→ Goal of the exercise: Please transcribe the items word for word, from the line containing "This view is 71.6° wide." through the end of the items, including both ends. Leave the pictures out of your answer.

→ Given records:

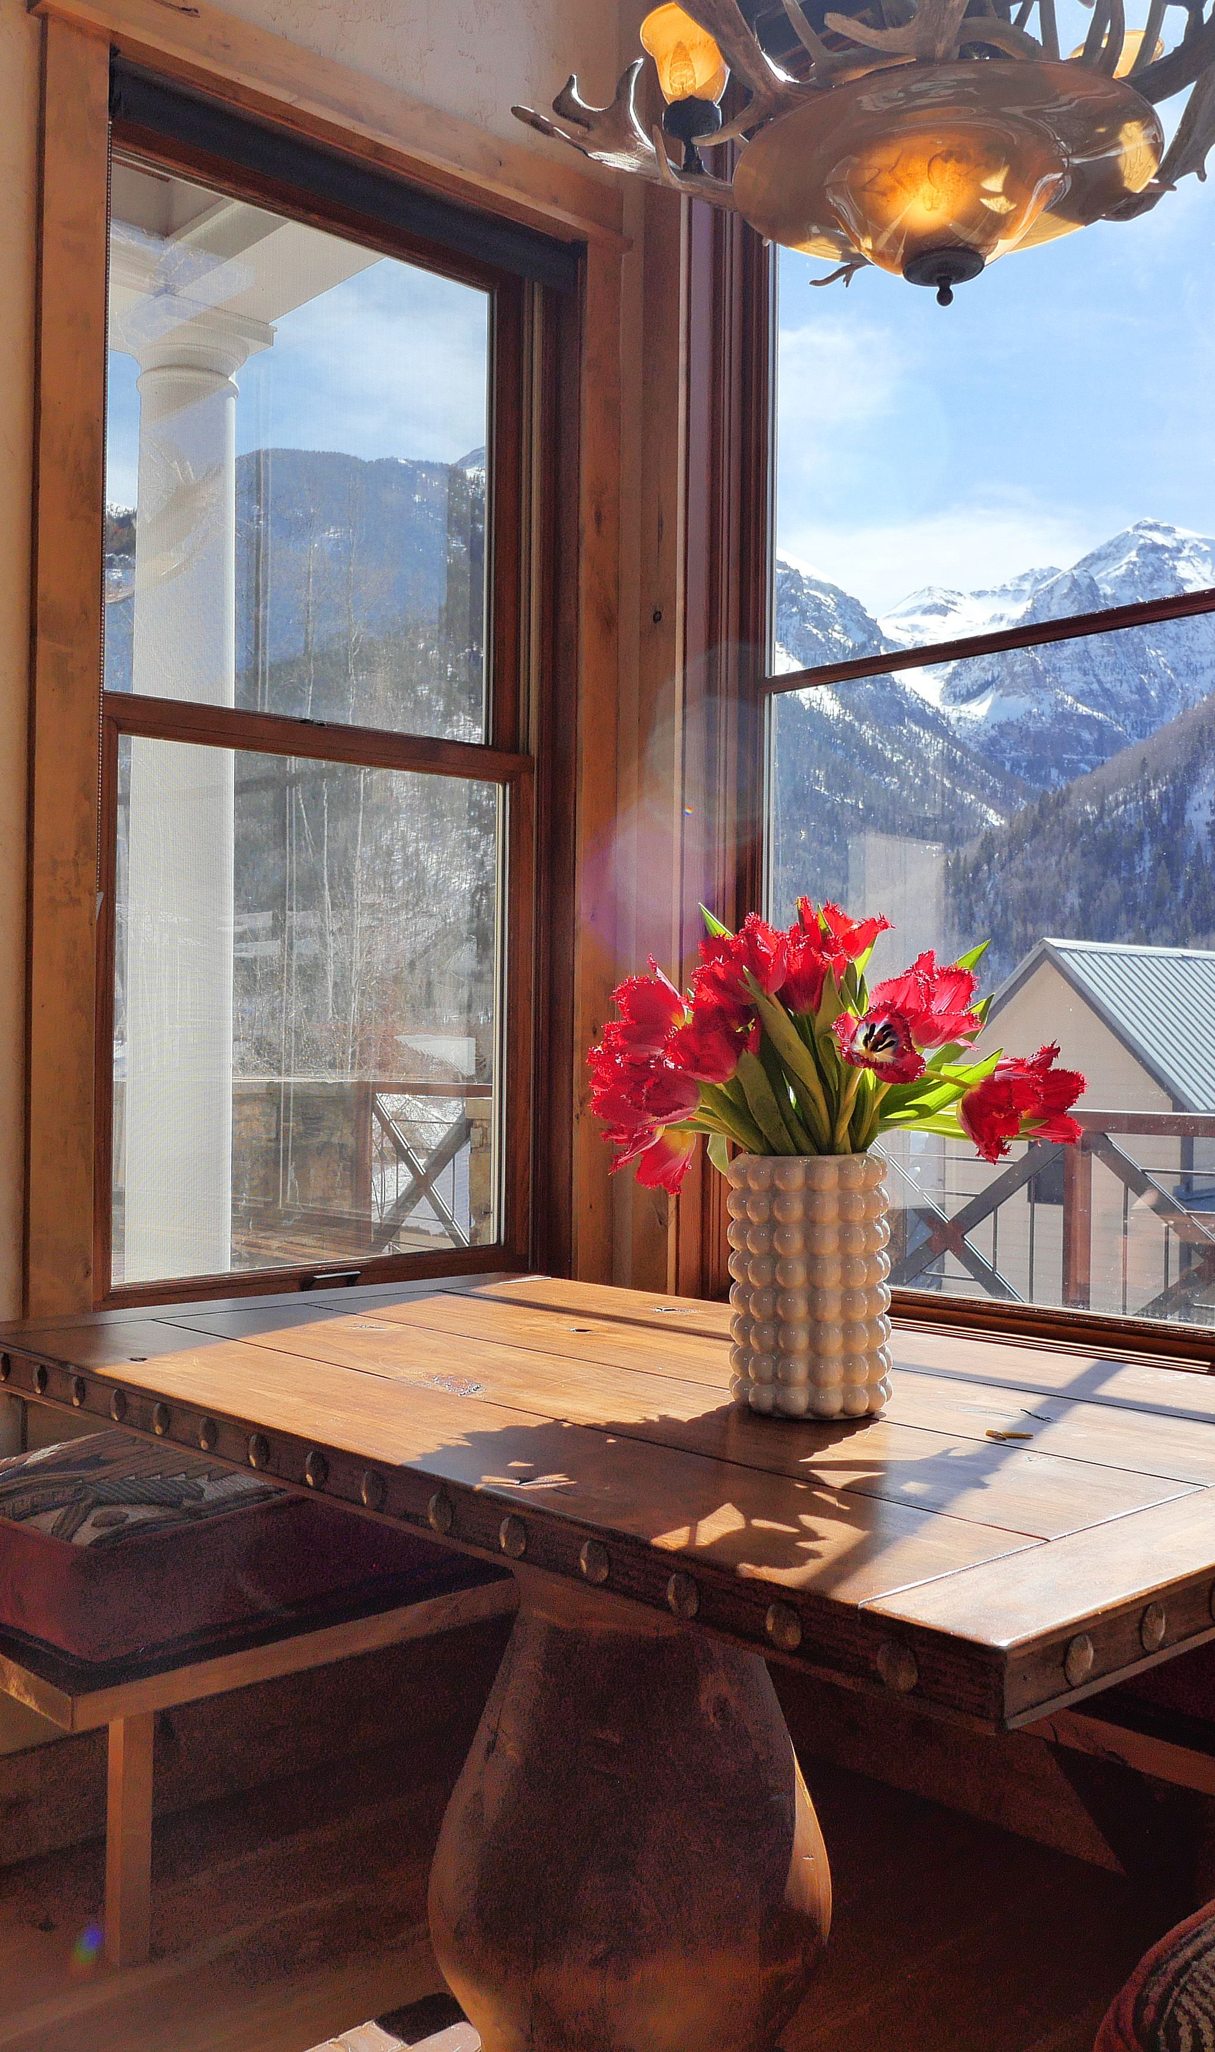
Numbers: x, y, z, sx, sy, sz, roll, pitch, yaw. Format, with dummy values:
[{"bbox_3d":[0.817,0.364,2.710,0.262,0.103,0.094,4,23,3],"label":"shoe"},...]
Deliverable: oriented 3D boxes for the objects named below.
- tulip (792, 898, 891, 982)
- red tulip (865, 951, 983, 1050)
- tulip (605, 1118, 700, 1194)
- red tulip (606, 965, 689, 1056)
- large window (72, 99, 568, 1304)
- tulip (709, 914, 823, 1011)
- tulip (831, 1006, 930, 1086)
[{"bbox_3d":[0.223,-0.083,1.460,0.091,0.077,0.080,1,0,0],"label":"tulip"},{"bbox_3d":[0.301,-0.024,1.460,0.106,0.091,0.090,1,0,0],"label":"red tulip"},{"bbox_3d":[0.042,0.121,1.420,0.082,0.067,0.080,1,0,0],"label":"tulip"},{"bbox_3d":[0.038,-0.013,1.440,0.075,0.083,0.080,1,0,0],"label":"red tulip"},{"bbox_3d":[-0.411,-0.479,2.469,0.850,1.763,0.100,1,0,-40],"label":"large window"},{"bbox_3d":[0.148,-0.060,1.450,0.099,0.090,0.085,1,0,0],"label":"tulip"},{"bbox_3d":[0.246,0.018,1.390,0.087,0.070,0.080,1,0,-6],"label":"tulip"}]

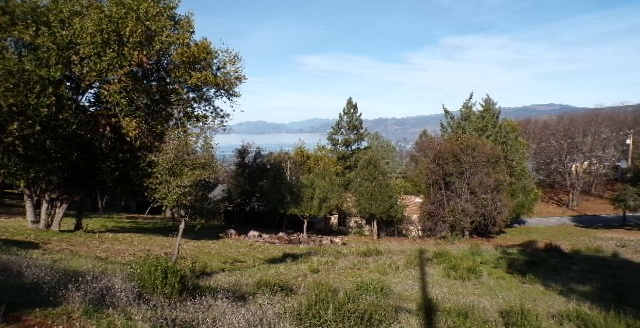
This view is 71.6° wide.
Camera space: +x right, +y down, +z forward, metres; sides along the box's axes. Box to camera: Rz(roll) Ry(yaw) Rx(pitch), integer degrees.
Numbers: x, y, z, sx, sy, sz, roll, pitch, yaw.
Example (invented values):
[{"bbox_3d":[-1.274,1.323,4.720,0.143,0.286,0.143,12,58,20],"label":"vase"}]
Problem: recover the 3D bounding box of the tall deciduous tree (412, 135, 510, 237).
[{"bbox_3d":[7.813,1.187,24.500,5.250,5.630,5.000,0,5,0],"label":"tall deciduous tree"}]

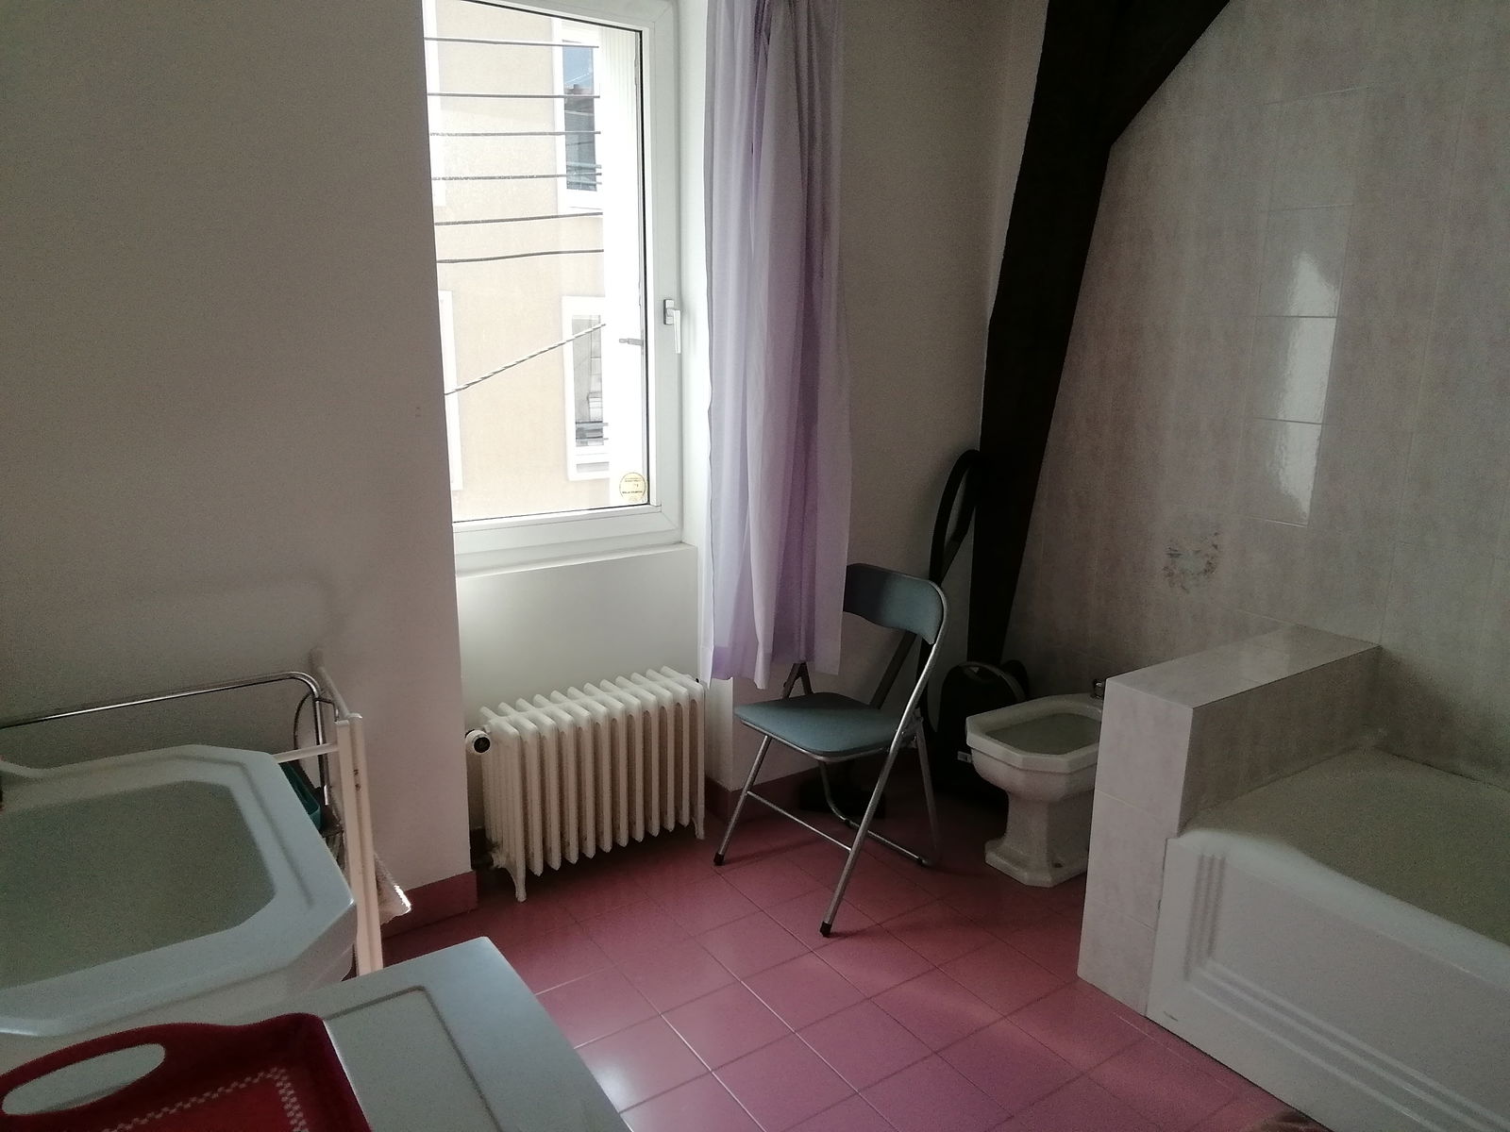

→ Response to the task:
This view is 71.6° wide.
Camera space: +x right, +y down, +z forward, metres; sides along the box's axes. Box to camera: Rz(roll) Ry(yaw) Rx(pitch), integer degrees.
Numbers: x, y, z, sx, sy, sz, roll, pitch, yaw.
Example (invented values):
[{"bbox_3d":[-1.274,1.323,4.720,0.143,0.286,0.143,12,58,20],"label":"vase"}]
Problem: recover the 3D bounding box of the tall deciduous tree (412, 135, 510, 237).
[{"bbox_3d":[7.813,1.187,24.500,5.250,5.630,5.000,0,5,0],"label":"tall deciduous tree"}]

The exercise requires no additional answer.